Le commissaire roumain considère néanmoins que ce ne sont pas les institutions qui peuvent changer la réalité sur le terrain en Afrique « mais bien les acteurs locaux, régionaux, nationaux, les pouvoirs publics mais aussi les investisseurs privés ». D’où la nécessité d’impliquer les coopératives agricoles, les industries petites, moyennes et grandes des pays en développement et des pays développés. Dacian Ciolos, pour qui les perspectives de croissance en Afrique sont bien présentes, rappelle que la croissance du secteur agricole a été de 3,4% par an, ces dix dernières années et que le continent africain dispose de 25% des terres fertiles de la planète et compte pour 10% de la production agricole mondiale. « Les marges de progression sont devant nous, si l’on parvient à améliorer l’accès au crédit et aux techniques agricoles, à développer des infrastructures de transport et de stockage, à accroître la valeur ajoutée et l’intégration des petits agriculteurs aux circuits économiques », affirme le commissaire. Il considère que « les acteurs de la chaîne alimentaire sont les premiers intéressés et les plus compétents pour développer cette chaîne et la tirer vers le haut, y compris les acteurs privés européens qui ont des compétences à faire valoir ». L’UE, qui a des technologies et des savoir-faire, se dit « pleinement disponible et engagée avec ses partenaires africains pour intégrer l’agriculture et l’agroalimentaire dans son programme d’action extérieure, notamment via l’initiative du Programme détaillé pour le développement de l’agriculture africaine (qui fête ses 10 ans cette année, ndlr) et d’autres initiatives nationales ou régionales ».
Les défis qui nous attendent sont de taille mais nous sommes optimistes, a assuré de son côté le commissaire au développement, Andris Piebalgs. « Les obstacles qui nous barrent la route peuvent être surmontés et l’UE continuera de s’engager à bâtir les capacités dont l’industrie agro-alimentaire africaine a besoin pour prospérer car celle-ci sera un moyen de réduire la faim et la pauvreté et de créer des emplois et une croissance durable », a-t-il conclu.

L’industrie européenne met en avant les défis du continent noir

Mella Frewen, la directrice générale de FoodDrinkEurope, le lobby de l’industrie agro-alimentaire de l’UE, a participé à un atelier qui avait pour thème « Win-Win opportunities for European and African agri food chains ». Elle s’est notamment appliquée à dresser les défis mais également les opportunités qui s’offrent aux opérateurs européens sur le continent africain.
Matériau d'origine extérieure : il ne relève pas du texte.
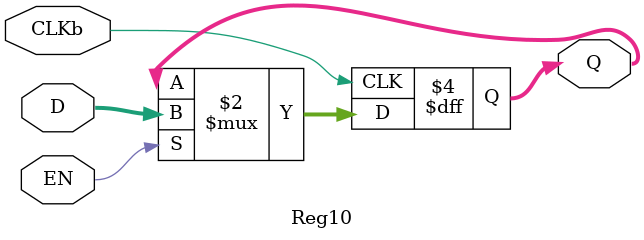
<source format=sv>
module Reg10 (
    input logic [9:0] D,
    input logic EN,
	input logic CLKb,
    output logic [9:0] Q
);
    // Declare register
   
	always_ff @(negedge CLKb)
		begin
			if (EN)
				Q <= D;
		end

endmodule
</source>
Côté perspectives souriantes, elle a relevé la croissance démographique de l’Afrique qui s’attend à atteindre le cap de 500 millions de personnes d’ici à 2030, l’émergence d’une classe moyenne, l’urbanisation croissante (déjà 71 villes de plus de 1 million de personnes), la croissance prévue du PIB de 5% pour l’Afrique sub-saharienne (2011 – 2015) et enfin l’ approvisionnement local en matières premières de haute qualité. Quant aux défis sur le continent africain ils sont à ses yeux de plusieurs ordres : instabilité politique et troubles sociaux, environnement juridique défavorables aux investissements, contraintes structurelles et absence de ressources et d’infrastructures sans parler des diversités culturelles. Pour améliorer la situation du continent noir, la patronne de FoodDrinkEurope estime nécessaire d’augmenter la productivité agricole en Afrique subsaharienne via un transfert de technologie et de savoir-faire, de régler le problème du stockage post-récolte, d’assurer un meilleur accès à la terre, aux finances et d’impliquer davantage les femmes dans l’agro-industrie. La balance commerciale de l’UE avec l’Afrique en ce qui concerne les échanges agro-alimentaire est largement favorable à l’Europe : le surplus commercial a pratiquement été multiplié par 5 entre 2009 et 2012 (voir tableau).